Overclocking has generally been the domain of enthusiasts with desktop rigs. Though more recently we have seen even SFF PCs joining the bandwagon – Intel's Hades Canyon NUC, for example, supports overclocking the CPU as well as the GPU. However, increasing the CPU frequency beyond the official specifications is not the only way to extract more performance from a computing system. Memory-bound workloads can benefit from memory hierarchies with increased bandwidth and/or lower latencies.

We last looked at DDR4 memory scaling effects on SFF PCs when we experimented with different SO-DIMMs in the Skull Canyon NUC (NUC6i7KYK) based on the Skylake platform. Current SFF PCs are based on Coffee Lake, which brings in more cores while keeping power efficiency in mind. Compared to the Skylake memory controller's official limit of 2133 MT/s, the Coffee Lake memory controller ships with DDR4-2666 supported out of the box. In this article, we explore the effects of varying DDR4 SO-DIMM frequencies and timings on a SFF PC with a standard Coffee Lake desktop CPU.

Introduction

Since the introduction of DDR4 support in the Skylake platform, we have seen expanded support for overclocked memory kits on both the desktop and notebook segments. On standard non-overclocked systems, the DDR4 memory controller in Coffee Lake desktop CPUs operates at 2666 MT/s, while the U-series CPUs have a 2400 MT/s interface. DDR4 DIMMs operating as high as 4266 MT/s are available for desktop systems with full-sized memory slots. On the SO-DIMM side, we have seen various vendors introduce kits operating between 2133 MT/s and 3200 MT/s. While 2400 MT/s has become the de-facto SO-DIMM frequency for current systems, the usage of desktop CPUs in SFF PCs such as the ASRock DeskMini have ensured that the higher frequency SO-DIMMs also have adoption.

At the time of our Skull Canyon NUC memory scaling experiments, the number of SFF PCs supporting overclocked SO-DIMMs was very few. Since then, we have had numerous SFF systems utilizing desktop CPUs go through our test bench – the Zotac ZBOX MAGNUS EN1080K and the ASRock DeskMini GTX bring prime examples. For today's article we chose the latter for our experiments; the BIOS includes XMP support, making it very easy to get the SO-DIMM kits running at their higher-rated frequencies.

▸ EXERCISE TASKS:
1 > According to the DDR4 memory article, at what rate does the memory interface of Coffee Lake U-series CPUs operate?
2 > Say whether each statement agrees with the DDR4 memory article, answering yes or no and quoting the deciding words: (a) the Skylake memory controller's official limit is 2133 MT/s; (b) vendors have introduced SO-DIMM kits operating as high as 4266 MT/s; (c) the BIOS of the ASRock DeskMini GTX lacks XMP support.
3 > Write the next paragraph of the DDR4 memory article, picking up after its final sentence.

▸ THE DATA:
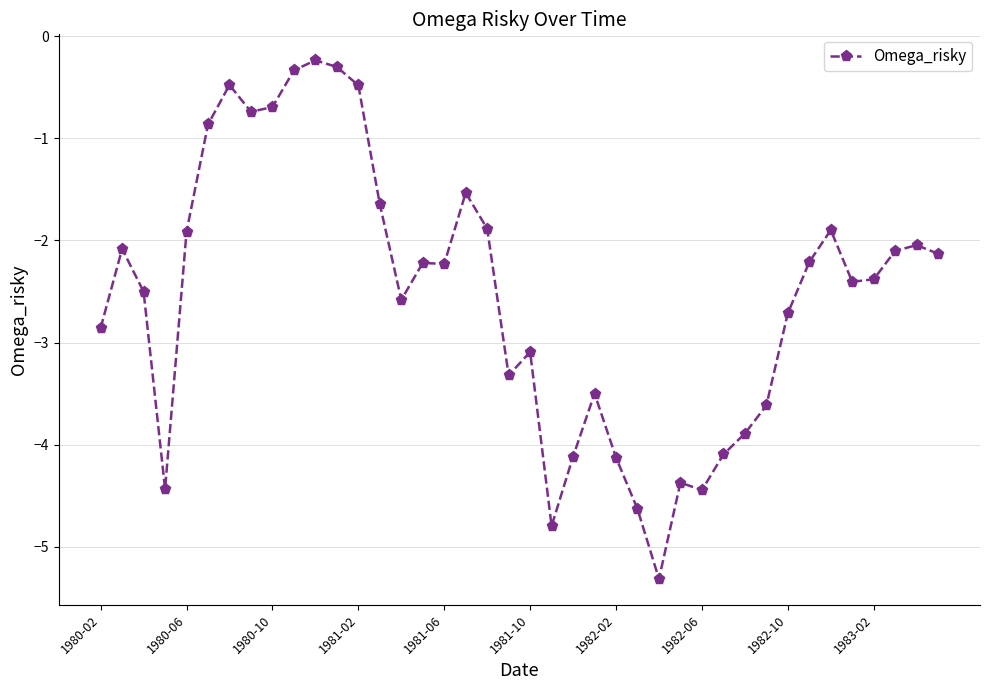

What is the sum of all values?

-101.2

▸ RESPONSES PER TASK:
1 > 2400 MT/s

2 >
(a) Yes: "Compared to the Skylake memory controller's official limit of 2133 MT/s"
(b) No: "On the SO-DIMM side, we have seen various vendors introduce kits operating between 2133 MT/s and 3200 MT/s."
(c) No: "the BIOS includes XMP support, making it very easy to get the SO-DIMM kits running at their higher-rated frequencies."

3 >
With memory prices still running quite high, we shifted from the 2x16GB configurations used in our Skull Canyon memory scaling piece to 2x8GB configuration for the Coffee Lake experiments. To this end, we procured some of Team Group's T-Force Vulcan SO-DIMMs, which are available in both 2400 MT/s and 2666 MT/s speed grades. Meanwhile to look at higher memory speeds, we also picked up one of Kingston's HyperX Impact 3200 kits.

The rest of this review deals with the quantitative measurement of the effectiveness of different types of DRAM in the ASRock DeskMini GTX (Z370). In order to do this, we processed various benchmarks while keeping everything other than the DRAM SO-DIMMs constant. Each configuration was booted to BIOS multiple times to ensure that the SPD information was properly parsed and the optimal frequency / timing parameters chosen. Once the OS was booted, we also checked with multiple hardware monitoring tools that the parameters indicated by the BIOS for the DRAM SO-DIMMs were indeed what the OS was also seeing.

ASRock DeskMini Z370 GTX1060 Specifications
Processor Intel Core i7-8700
Coffee Lake-S, 6C/12T, 3.2 GHz (Turbo 4.6 GHz), 14nm++, 12 MB L2, 65W TDP
Memory - Option 1 Team Group T-Force Vulcan TLRD416G2400HC15BDC-S01 DDR4 SO-DIMM
15-17-17-35 @ 2400 MT/s
2x8 GB
Memory - Option 2 Team Group T-Force Vulcan TLRD416G2666HC18F-SBK DDR4 SO-DIMM
18-18-18-38 @ 2666 MT/s
2x8 GB
Memory - Option 3 Kingston HyperX KHX3200C20S4 DDR4 SO-DIMM
17-19-19-39 @ 2933 MT/s
2x8 GB
Memory - Option 4 Kingston HyperX KHX3200C20S4 DDR4 SO-DIMM
20-22-22-42 @ 3066 MT/s
2x8 GB
Graphics NVIDIA GeForce GTX 1060 (6GB GDDR5)
Disk Drive(s) Team Group Cardea Zero TM8FP2240G0C111
(240 GB; M.2 Type 2280 PCIe 3.0 x4 NVMe; Toshiba 15nm; MLC)
Networking Intel Dual Band Wireless-AC 3165
(1x1 802.11ac - 433 Mbps)
1x Intel I219V Gigabit LAN
Audio 3.5mm Headphone Jack
Capable of 5.1/7.1 digital output with HD audio bitstreaming (HDMI)
Miscellaneous I/O Ports 2x USB 2.0
5x USB 3.0 (Type-A)
1x USB 3.0 (Type-C)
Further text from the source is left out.